Yellowstone superintendent offers to work with Montana on fourth potential option for new bison plan
The superintendent of Yellowstone National Park says he’ll work with the state of Montana on a fourth potential option for the park service to consider as it updates a 22-year old bison management plan. The offer comes after the state asked the park service to throw out all of the potential options it previously put forward.
Montana isn’t on board with the park’s proposals to keep its bison population similar to where it is today at 5,500 or increase it to as much as 8,000 animals. In comments to the park’s proposed bison plan updates obtained through a public records request, the state asks that the park withdraw, or at least reconsider, the three potential options the National Park Service drafted.
Speaking at the Interagency Bison Management Plan meeting on Wednesday in Bozeman, Yellowstone Superintendent Cam Sholly re-extended his offer to come up with another alternative.
“If the state would like to see a completely different alternative considered, we are absolutely willing to work with the state and cooperate with them to develop a fourth alternative and include it in the analysis,” he said.
The state of Montana holds three of nine seats on the Interagency Bison Management Plan, represented by the Montana State Veterinarian; Fish, Wildlife and Parks; and the Department of Livestock. They did not put forward any suggestions or modifications to the bison plan at the meeting.
“[Cam Sholly]’s given us the opportunity to talk about potential other alternatives, and so I think that’s an invitation we’ll accept," Mike Honeycutt with the Livestock Department told YPR. "There’s no scheduled meeting at the present time."

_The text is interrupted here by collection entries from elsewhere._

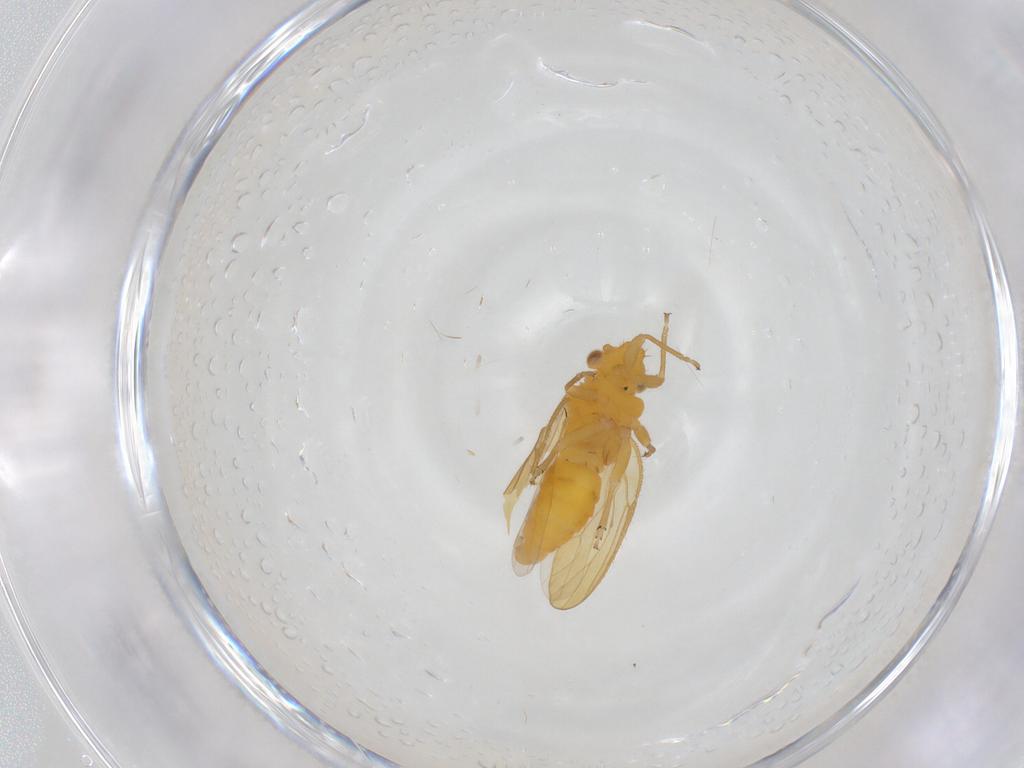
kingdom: Animalia
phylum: Arthropoda
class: Insecta
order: Hemiptera
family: Psyllidae
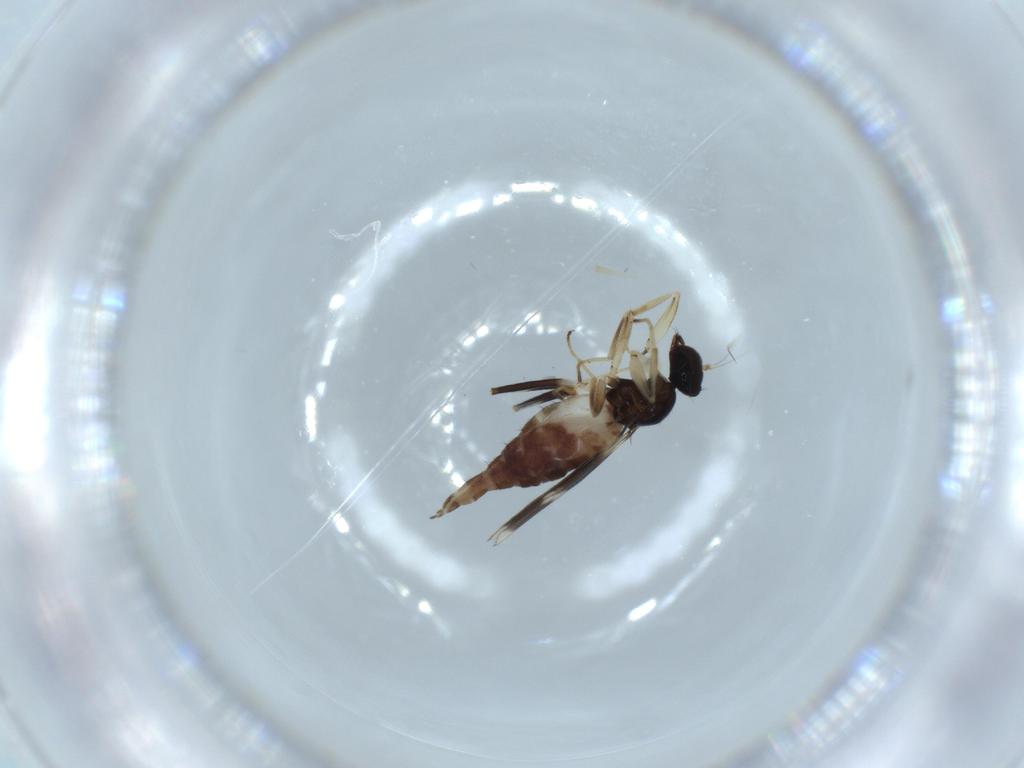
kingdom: Animalia
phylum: Arthropoda
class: Insecta
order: Diptera
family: Hybotidae
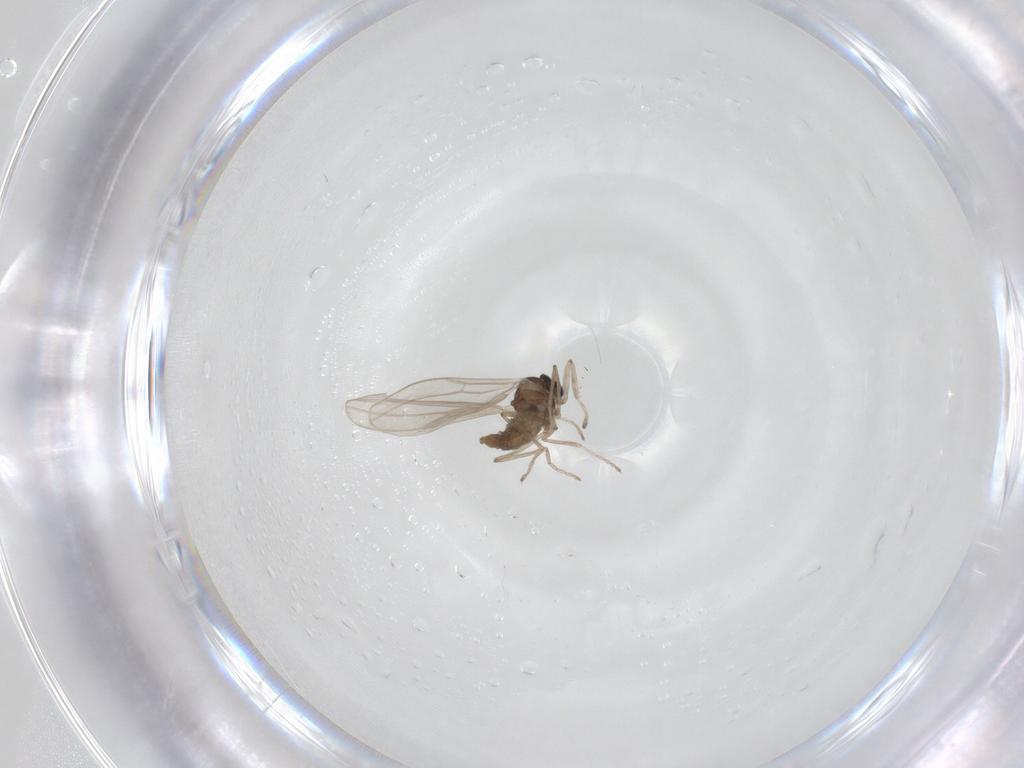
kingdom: Animalia
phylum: Arthropoda
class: Insecta
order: Diptera
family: Cecidomyiidae
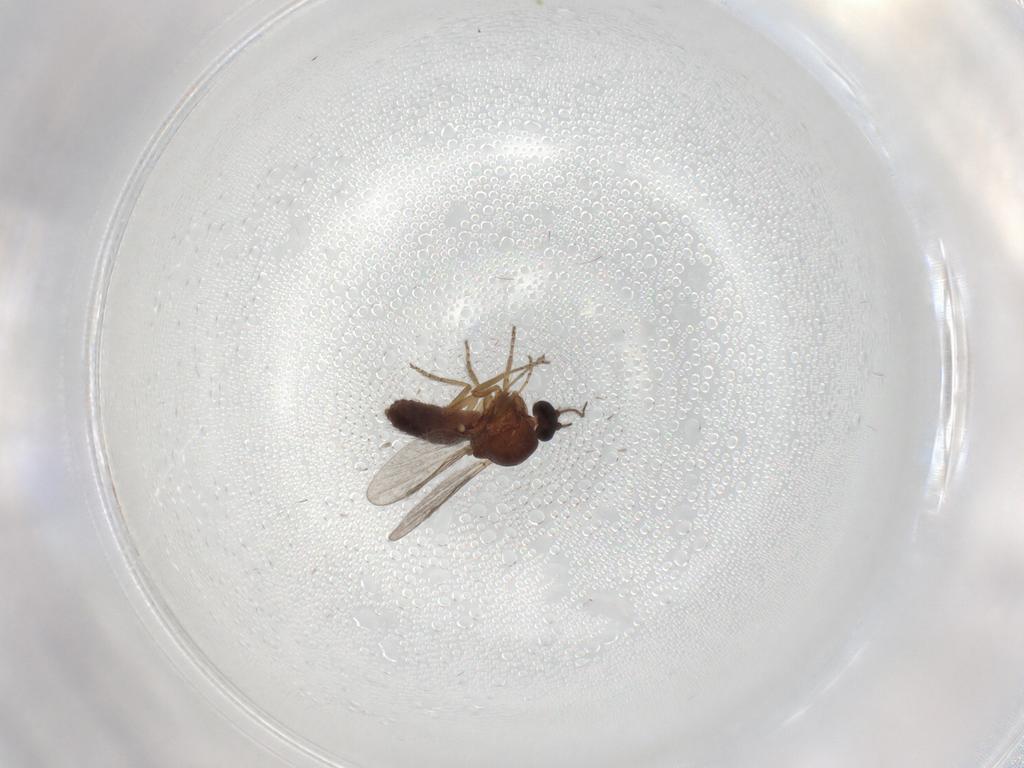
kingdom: Animalia
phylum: Arthropoda
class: Insecta
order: Diptera
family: Ceratopogonidae
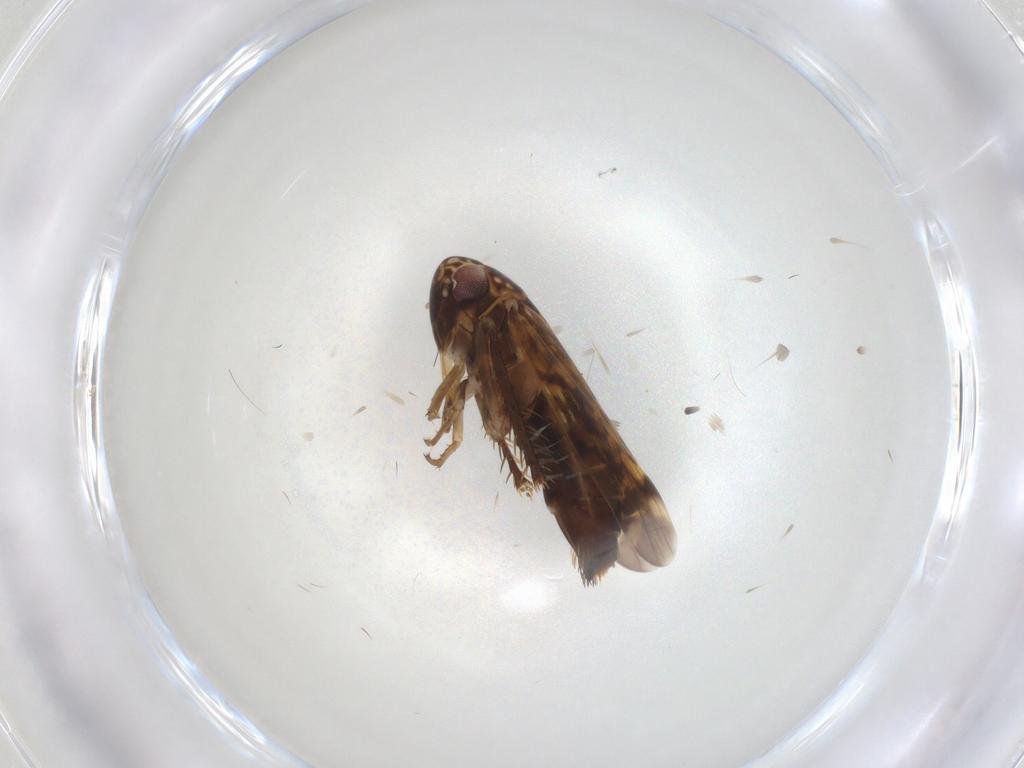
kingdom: Animalia
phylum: Arthropoda
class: Insecta
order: Hemiptera
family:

Eastern Shoshone Tribal Member Jason Baldes is a board member with the InterTribal Buffalo Council, a bison restoration organization representing more than 60 tribes. He was disappointed to hear about the state’s request. He says the bison plan options the park put forth came out of working closely with tribal partners.
“It’s very unfortunate because of the long process that the IBMP has gone through," he said. "These alternatives have science backing them. They also have the interests of the tribes, the treaty tribes and those that want to see more animals get out of the park alive."
Baldes says the park’s proposals to increase the bison population is key to growing tribal herds outside of the park. A bison conversation transfer program sends live bison to tribes around the country.
Park officials say they plan to release a draft bison plan in October.